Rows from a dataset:
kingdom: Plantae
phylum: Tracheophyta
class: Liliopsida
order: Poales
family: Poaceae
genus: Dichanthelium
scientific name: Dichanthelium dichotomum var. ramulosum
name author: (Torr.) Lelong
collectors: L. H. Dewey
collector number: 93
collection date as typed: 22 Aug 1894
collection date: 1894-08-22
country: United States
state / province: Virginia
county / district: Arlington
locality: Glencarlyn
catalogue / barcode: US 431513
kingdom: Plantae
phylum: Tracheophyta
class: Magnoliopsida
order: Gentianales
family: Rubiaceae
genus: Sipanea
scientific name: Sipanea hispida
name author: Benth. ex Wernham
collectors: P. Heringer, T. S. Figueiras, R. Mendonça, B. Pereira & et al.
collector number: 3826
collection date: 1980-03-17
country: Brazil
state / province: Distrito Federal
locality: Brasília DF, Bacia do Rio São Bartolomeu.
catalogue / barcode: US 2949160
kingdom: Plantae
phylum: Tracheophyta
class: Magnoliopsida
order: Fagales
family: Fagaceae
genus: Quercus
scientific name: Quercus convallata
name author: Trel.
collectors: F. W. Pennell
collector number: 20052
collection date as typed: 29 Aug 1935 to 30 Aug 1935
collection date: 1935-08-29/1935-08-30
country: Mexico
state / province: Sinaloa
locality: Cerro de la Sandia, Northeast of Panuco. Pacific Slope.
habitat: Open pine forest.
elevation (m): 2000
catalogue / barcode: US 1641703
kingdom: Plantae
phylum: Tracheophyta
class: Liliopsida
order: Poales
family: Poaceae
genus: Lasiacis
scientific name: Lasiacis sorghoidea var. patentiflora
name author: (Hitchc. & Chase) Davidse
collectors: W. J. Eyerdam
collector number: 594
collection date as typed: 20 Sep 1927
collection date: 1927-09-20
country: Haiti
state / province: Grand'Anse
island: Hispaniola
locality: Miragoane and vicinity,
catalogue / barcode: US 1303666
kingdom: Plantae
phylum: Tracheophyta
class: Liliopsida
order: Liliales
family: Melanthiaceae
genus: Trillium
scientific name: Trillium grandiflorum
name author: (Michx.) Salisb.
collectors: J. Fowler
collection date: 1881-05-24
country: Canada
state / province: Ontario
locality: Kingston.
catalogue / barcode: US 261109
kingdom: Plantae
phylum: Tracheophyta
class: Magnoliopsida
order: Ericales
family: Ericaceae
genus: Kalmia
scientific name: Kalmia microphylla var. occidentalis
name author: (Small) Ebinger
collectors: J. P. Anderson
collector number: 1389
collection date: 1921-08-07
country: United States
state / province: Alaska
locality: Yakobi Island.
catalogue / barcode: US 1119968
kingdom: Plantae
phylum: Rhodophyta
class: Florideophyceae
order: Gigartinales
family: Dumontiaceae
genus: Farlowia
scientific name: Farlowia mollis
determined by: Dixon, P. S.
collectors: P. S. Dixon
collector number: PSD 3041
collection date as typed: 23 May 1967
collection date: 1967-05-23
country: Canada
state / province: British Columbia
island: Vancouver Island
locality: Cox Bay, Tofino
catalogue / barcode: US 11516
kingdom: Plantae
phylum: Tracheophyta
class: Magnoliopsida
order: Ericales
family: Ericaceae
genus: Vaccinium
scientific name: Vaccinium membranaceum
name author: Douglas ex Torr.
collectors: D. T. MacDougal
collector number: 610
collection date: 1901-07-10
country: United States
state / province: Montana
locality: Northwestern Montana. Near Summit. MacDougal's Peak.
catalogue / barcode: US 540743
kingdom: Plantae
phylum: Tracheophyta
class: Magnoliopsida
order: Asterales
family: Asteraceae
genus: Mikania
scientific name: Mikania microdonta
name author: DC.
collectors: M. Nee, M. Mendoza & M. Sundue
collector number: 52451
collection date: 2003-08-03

Directions for this task: Recast every line of the material as a JSON list of strings, one string per line, leaving out any blank lines.

Result for this exercise:
[
  "kingdom: Plantae",
  "phylum: Tracheophyta",
  "class: Liliopsida",
  "order: Poales",
  "family: Poaceae",
  "genus: Dichanthelium",
  "scientific name: Dichanthelium dichotomum var. ramulosum",
  "name author: (Torr.) Lelong",
  "collectors: L. H. Dewey",
  "collector number: 93",
  "collection date as typed: 22 Aug 1894",
  "collection date: 1894-08-22",
  "country: United States",
  "state / province: Virginia",
  "county / district: Arlington",
  "locality: Glencarlyn",
  "catalogue / barcode: US 431513",
  "kingdom: Plantae",
  "phylum: Tracheophyta",
  "class: Magnoliopsida",
  "order: Gentianales",
  "family: Rubiaceae",
  "genus: Sipanea",
  "scientific name: Sipanea hispida",
  "name author: Benth. ex Wernham",
  "collectors: P. Heringer, T. S. Figueiras, R. Mendonça, B. Pereira & et al.",
  "collector number: 3826",
  "collection date: 1980-03-17",
  "country: Brazil",
  "state / province: Distrito Federal",
  "locality: Brasília DF, Bacia do Rio São Bartolomeu.",
  "catalogue / barcode: US 2949160",
  "kingdom: Plantae",
  "phylum: Tracheophyta",
  "class: Magnoliopsida",
  "order: Fagales",
  "family: Fagaceae",
  "genus: Quercus",
  "scientific name: Quercus convallata",
  "name author: Trel.",
  "collectors: F. W. Pennell",
  "collector number: 20052",
  "collection date as typed: 29 Aug 1935 to 30 Aug 1935",
  "collection date: 1935-08-29/1935-08-30",
  "country: Mexico",
  "state / province: Sinaloa",
  "locality: Cerro de la Sandia, Northeast of Panuco. Pacific Slope.",
  "habitat: Open pine forest.",
  "elevation (m): 2000",
  "catalogue / barcode: US 1641703",
  "kingdom: Plantae",
  "phylum: Tracheophyta",
  "class: Liliopsida",
  "order: Poales",
  "family: Poaceae",
  "genus: Lasiacis",
  "scientific name: Lasiacis sorghoidea var. patentiflora",
  "name author: (Hitchc. & Chase) Davidse",
  "collectors: W. J. Eyerdam",
  "collector number: 594",
  "collection date as typed: 20 Sep 1927",
  "collection date: 1927-09-20",
  "country: Haiti",
  "state / province: Grand'Anse",
  "island: Hispaniola",
  "locality: Miragoane and vicinity,",
  "catalogue / barcode: US 1303666",
  "kingdom: Plantae",
  "phylum: Tracheophyta",
  "class: Liliopsida",
  "order: Liliales",
  "family: Melanthiaceae",
  "genus: Trillium",
  "scientific name: Trillium grandiflorum",
  "name author: (Michx.) Salisb.",
  "collectors: J. Fowler",
  "collection date: 1881-05-24",
  "country: Canada",
  "state / province: Ontario",
  "locality: Kingston.",
  "catalogue / barcode: US 261109",
  "kingdom: Plantae",
  "phylum: Tracheophyta",
  "class: Magnoliopsida",
  "order: Ericales",
  "family: Ericaceae",
  "genus: Kalmia",
  "scientific name: Kalmia microphylla var. occidentalis",
  "name author: (Small) Ebinger",
  "collectors: J. P. Anderson",
  "collector number: 1389",
  "collection date: 1921-08-07",
  "country: United States",
  "state / province: Alaska",
  "locality: Yakobi Island.",
  "catalogue / barcode: US 1119968",
  "kingdom: Plantae",
  "phylum: Rhodophyta",
  "class: Florideophyceae",
  "order: Gigartinales",
  "family: Dumontiaceae",
  "genus: Farlowia",
  "scientific name: Farlowia mollis",
  "determined by: Dixon, P. S.",
  "collectors: P. S. Dixon",
  "collector number: PSD 3041",
  "collection date as typed: 23 May 1967",
  "collection date: 1967-05-23",
  "country: Canada",
  "state / province: British Columbia",
  "island: Vancouver Island",
  "locality: Cox Bay, Tofino",
  "catalogue / barcode: US 11516",
  "kingdom: Plantae",
  "phylum: Tracheophyta",
  "class: Magnoliopsida",
  "order: Ericales",
  "family: Ericaceae",
  "genus: Vaccinium",
  "scientific name: Vaccinium membranaceum",
  "name author: Douglas ex Torr.",
  "collectors: D. T. MacDougal",
  "collector number: 610",
  "collection date: 1901-07-10",
  "country: United States",
  "state / province: Montana",
  "locality: Northwestern Montana. Near Summit. MacDougal's Peak.",
  "catalogue / barcode: US 540743",
  "kingdom: Plantae",
  "phylum: Tracheophyta",
  "class: Magnoliopsida",
  "order: Asterales",
  "family: Asteraceae",
  "genus: Mikania",
  "scientific name: Mikania microdonta",
  "name author: DC.",
  "collectors: M. Nee, M. Mendoza & M. Sundue",
  "collector number: 52451",
  "collection date: 2003-08-03"
]